To his discredit, Tapper stuck this question at the very end of the interview, and then let Cruz filibuster, so he couldn’t ask any follow up questions, like:

  • You really don’t know what Swanson has said?
  • Do any of your people know what he’s said?
  • Had you at least heard of Kevin Swanson before you agreed to speak at his conference?
  • Are you in the habit of accepting speaking invitations from total strangers?
  • If the KKK invited you to speak at a religious liberty conference, would you do it? How about ISIS?

The real kicker is that, even if all three of these guys had never heard of Kevin Swanson before they accepted his invitation, they were present and able to hear his words first-hand, and…what? Did any of them walk out? Dispute Swanson’s disgusting worldview when they got a chance to speak? Do anything that might have indicated with Swanson even a little bit? No. How can you not conclude that all three of them must agree with this guy?

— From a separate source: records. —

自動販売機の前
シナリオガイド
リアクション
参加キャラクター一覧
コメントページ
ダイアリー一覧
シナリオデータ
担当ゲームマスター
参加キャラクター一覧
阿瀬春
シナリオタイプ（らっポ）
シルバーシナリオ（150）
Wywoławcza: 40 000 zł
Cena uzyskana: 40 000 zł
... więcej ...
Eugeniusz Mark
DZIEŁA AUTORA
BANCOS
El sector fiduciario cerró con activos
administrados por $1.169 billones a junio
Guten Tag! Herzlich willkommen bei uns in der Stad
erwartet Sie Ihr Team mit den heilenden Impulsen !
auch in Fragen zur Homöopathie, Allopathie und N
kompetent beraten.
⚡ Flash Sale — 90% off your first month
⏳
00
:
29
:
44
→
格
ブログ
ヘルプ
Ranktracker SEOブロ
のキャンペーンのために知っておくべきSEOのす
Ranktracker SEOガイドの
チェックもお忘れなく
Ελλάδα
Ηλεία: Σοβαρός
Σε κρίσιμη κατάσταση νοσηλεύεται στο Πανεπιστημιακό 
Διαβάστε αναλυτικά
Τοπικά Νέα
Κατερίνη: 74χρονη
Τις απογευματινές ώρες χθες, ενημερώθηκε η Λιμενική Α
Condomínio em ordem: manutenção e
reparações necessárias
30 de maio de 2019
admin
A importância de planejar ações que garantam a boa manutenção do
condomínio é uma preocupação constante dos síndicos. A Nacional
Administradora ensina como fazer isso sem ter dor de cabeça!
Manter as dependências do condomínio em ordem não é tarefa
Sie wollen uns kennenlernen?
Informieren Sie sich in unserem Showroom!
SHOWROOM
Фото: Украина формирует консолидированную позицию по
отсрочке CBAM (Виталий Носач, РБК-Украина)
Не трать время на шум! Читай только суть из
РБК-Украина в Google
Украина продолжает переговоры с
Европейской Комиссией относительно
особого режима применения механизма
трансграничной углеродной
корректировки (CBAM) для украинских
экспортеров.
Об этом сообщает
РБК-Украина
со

Maybe I’m being naive, but the belief that the state should put gay people to death has to be a pretty minority view even in the anti-gay wing of the GOP base.

It is, right?

Please, I’m cynical enough as it is, don’t tell me there’s some substantial number of Republican voters out there advocating the imposition (re-imposition, I guess) of capital punishment for homosexuality.

I remember weeks in 2008 devoted to coverage of Jeremiah Wright, and while Wright said some horrible things (but also some accurate things, as well), I don’t remember him calling for the execution of his fellow human beings. As far as I can tell, the fact that Cruz, Huckabee, and Jindal (though mostly Cruz, who’s the only one of the three with an actual shot at the nomination) appeared on stage with a raving psychopath who advocated killing gay people got about as much media attention as JEB’s declaration that he would go back in time and kill Baby Hitler, if it were possible to do such a thing. And my sincere question is: why? Why shouldn’t all three of these guys see nothing for the rest of this campaign (or until they really give an answer) but questions about whether or not they agree with Kevin Swanson that gays should be put to death? Isn’t this kind of a big deal, to have serious (again, at least in Cruz’s case) presidential candidates endorsing a message like this?